### Work request
Every line of the material that mentions the word "time" should be copied out.

### Given records
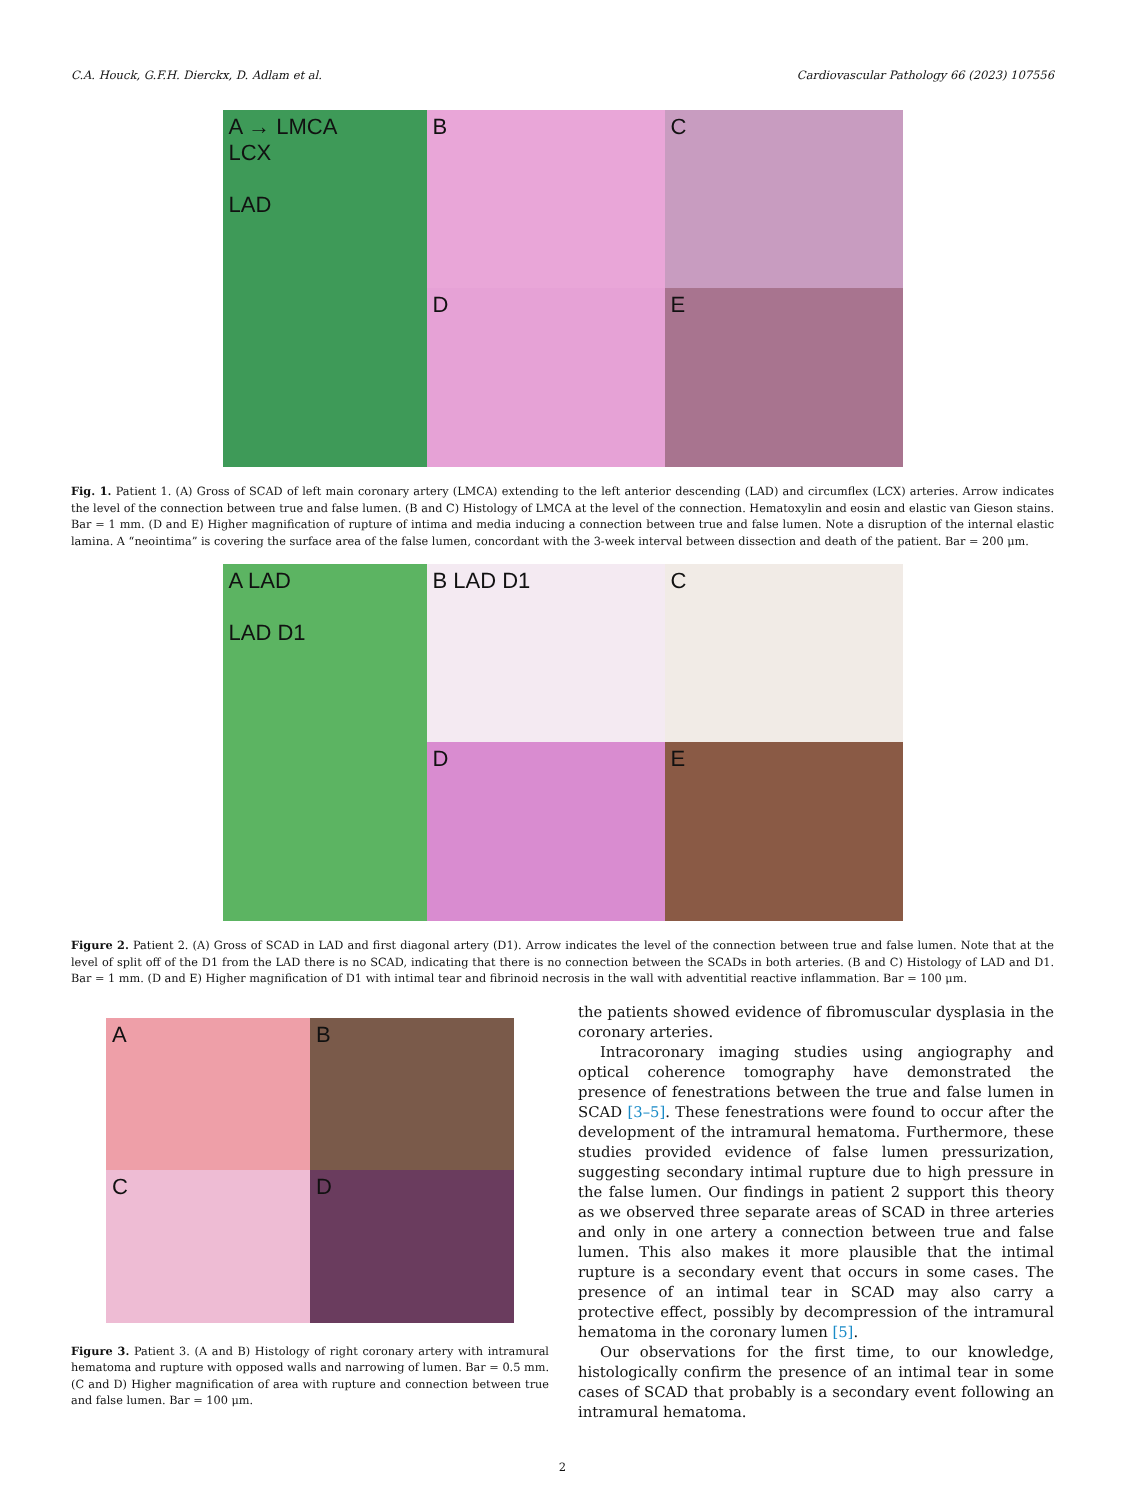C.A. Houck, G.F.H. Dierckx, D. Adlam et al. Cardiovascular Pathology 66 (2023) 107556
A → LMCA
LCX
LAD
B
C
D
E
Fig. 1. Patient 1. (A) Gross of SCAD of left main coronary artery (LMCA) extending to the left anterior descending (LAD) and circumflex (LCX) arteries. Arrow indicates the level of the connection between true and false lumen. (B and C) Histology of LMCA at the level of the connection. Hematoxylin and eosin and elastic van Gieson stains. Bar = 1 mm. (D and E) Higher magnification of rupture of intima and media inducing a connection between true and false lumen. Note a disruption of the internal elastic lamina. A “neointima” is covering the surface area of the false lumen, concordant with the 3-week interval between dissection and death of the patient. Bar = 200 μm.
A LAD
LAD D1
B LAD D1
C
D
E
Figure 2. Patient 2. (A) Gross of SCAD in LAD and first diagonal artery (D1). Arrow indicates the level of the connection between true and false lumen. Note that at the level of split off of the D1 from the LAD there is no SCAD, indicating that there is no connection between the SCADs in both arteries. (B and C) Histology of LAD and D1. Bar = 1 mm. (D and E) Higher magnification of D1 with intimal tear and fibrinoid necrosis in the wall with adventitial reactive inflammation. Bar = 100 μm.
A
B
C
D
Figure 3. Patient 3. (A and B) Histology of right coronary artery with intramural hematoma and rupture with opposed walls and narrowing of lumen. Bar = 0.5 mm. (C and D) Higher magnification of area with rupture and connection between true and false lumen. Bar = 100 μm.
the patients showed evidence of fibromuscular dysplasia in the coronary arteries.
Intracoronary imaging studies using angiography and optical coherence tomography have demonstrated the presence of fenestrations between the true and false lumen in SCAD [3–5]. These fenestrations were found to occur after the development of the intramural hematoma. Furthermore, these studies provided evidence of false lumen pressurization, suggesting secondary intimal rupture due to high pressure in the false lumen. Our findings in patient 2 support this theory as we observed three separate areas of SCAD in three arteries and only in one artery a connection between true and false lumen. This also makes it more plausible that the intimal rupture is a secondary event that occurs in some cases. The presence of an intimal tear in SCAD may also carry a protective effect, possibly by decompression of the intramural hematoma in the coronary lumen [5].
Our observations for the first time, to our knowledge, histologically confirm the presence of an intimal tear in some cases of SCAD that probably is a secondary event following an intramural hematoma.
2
* * *
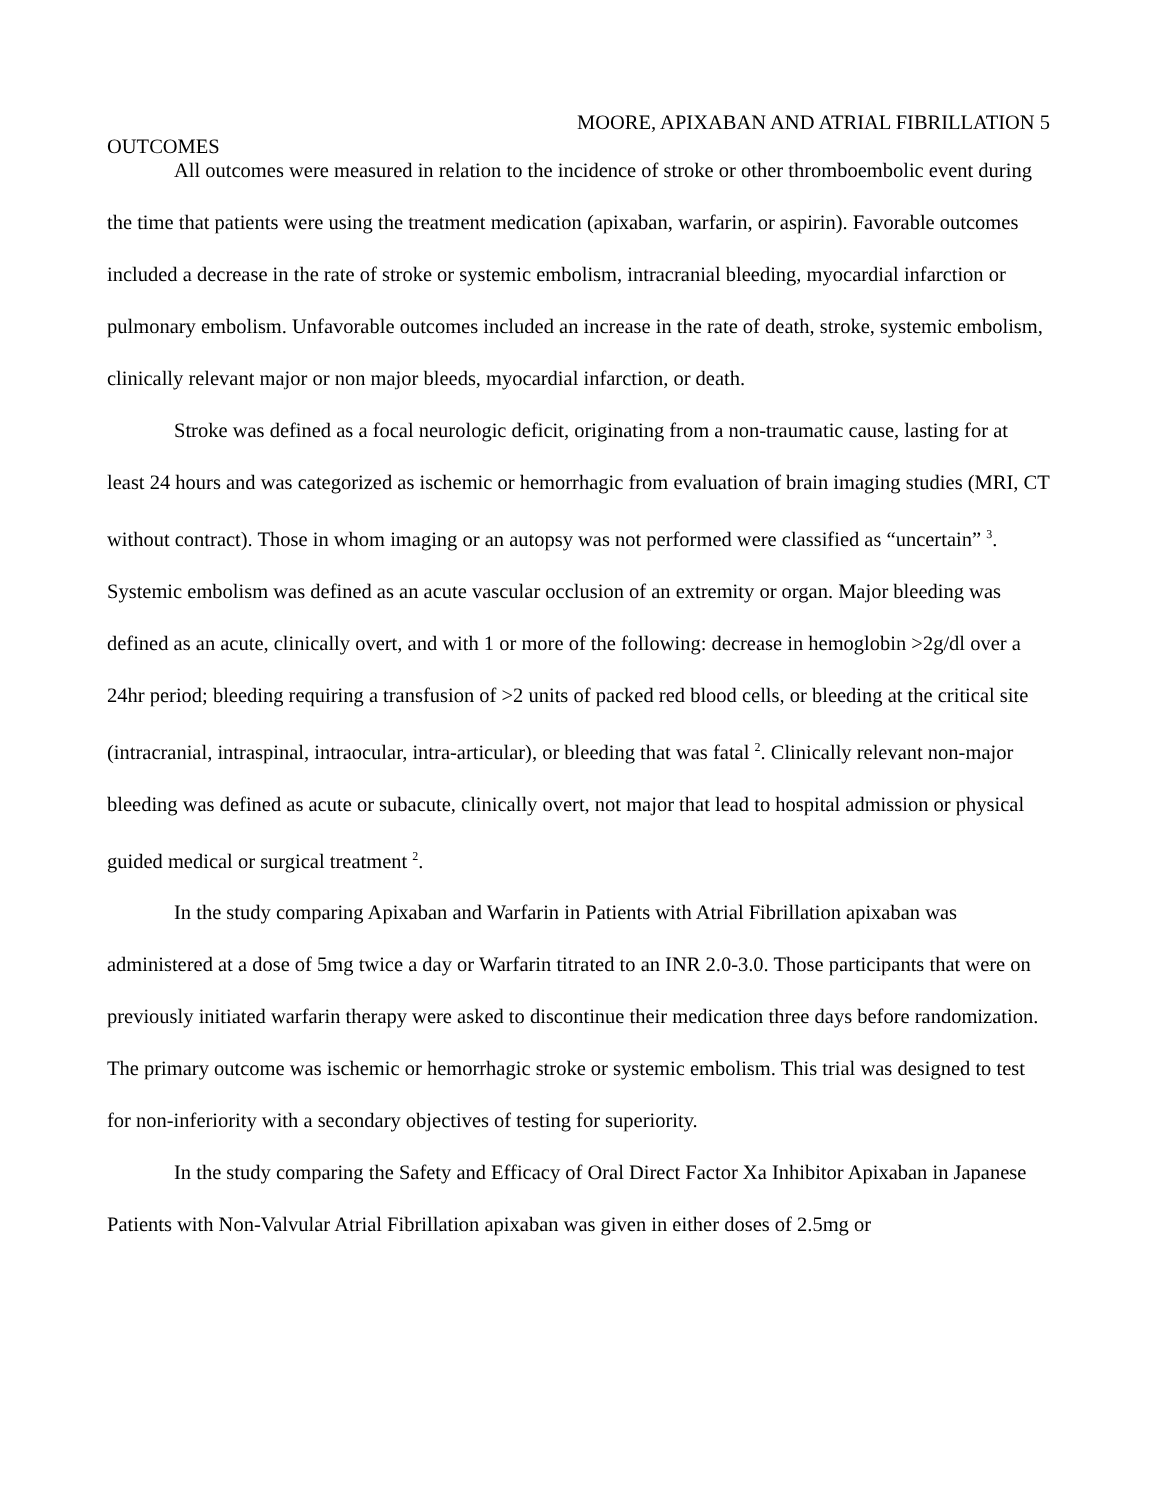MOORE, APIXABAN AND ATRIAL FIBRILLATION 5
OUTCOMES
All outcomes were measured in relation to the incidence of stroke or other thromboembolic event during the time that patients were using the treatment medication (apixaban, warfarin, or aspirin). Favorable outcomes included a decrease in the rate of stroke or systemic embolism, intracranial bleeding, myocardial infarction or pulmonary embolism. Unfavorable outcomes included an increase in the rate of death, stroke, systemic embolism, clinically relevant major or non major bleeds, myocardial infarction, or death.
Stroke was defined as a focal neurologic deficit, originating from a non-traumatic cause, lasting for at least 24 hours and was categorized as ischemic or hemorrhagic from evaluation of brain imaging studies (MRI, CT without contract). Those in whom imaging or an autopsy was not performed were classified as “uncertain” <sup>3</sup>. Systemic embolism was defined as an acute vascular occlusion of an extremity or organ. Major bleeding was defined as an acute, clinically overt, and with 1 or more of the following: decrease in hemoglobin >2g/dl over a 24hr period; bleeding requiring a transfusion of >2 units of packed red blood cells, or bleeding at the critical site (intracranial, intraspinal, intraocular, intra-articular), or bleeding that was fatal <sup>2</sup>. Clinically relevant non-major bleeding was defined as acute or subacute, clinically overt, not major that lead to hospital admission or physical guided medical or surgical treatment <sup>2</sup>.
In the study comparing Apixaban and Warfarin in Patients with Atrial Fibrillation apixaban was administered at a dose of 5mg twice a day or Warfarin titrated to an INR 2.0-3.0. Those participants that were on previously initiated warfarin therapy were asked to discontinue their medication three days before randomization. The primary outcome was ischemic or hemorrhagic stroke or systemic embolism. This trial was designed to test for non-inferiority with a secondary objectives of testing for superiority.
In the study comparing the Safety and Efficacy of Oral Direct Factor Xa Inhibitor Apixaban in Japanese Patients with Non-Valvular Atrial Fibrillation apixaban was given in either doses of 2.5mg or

### Expected answer
Our observations for the first time, to our knowledge, histologically confirm the presence of an intimal tear in some cases of SCAD that probably is a secondary event following an intramural hematoma.
All outcomes were measured in relation to the incidence of stroke or other thromboembolic event during the time that patients were using the treatment medication (apixaban, warfarin, or aspirin). Favorable outcomes included a decrease in the rate of stroke or systemic embolism, intracranial bleeding, myocardial infarction or pulmonary embolism. Unfavorable outcomes included an increase in the rate of death, stroke, systemic embolism, clinically relevant major or non major bleeds, myocardial infarction, or death.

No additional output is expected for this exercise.